━━━━━ EXTRACTED DATA

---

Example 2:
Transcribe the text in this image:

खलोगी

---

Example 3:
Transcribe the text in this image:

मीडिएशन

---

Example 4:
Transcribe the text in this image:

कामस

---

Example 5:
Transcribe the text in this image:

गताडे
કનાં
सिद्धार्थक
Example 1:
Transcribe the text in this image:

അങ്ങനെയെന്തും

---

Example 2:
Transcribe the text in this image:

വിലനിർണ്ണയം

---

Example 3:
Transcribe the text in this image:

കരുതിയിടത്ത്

━━━━━━━━━━

WHAT IS REQUIRED » Each line of the data is to be output exactly, with none skipped.

TASK RESPONSE »
---

Example 2:
Transcribe the text in this image:

खलोगी

---

Example 3:
Transcribe the text in this image:

मीडिएशन

---

Example 4:
Transcribe the text in this image:

कामस

---

Example 5:
Transcribe the text in this image:

गताडे
કનાં
सिद्धार्थक
Example 1:
Transcribe the text in this image:

അങ്ങനെയെന്തും

---

Example 2:
Transcribe the text in this image:

വിലനിർണ്ണയം

---

Example 3:
Transcribe the text in this image:

കരുതിയിടത്ത്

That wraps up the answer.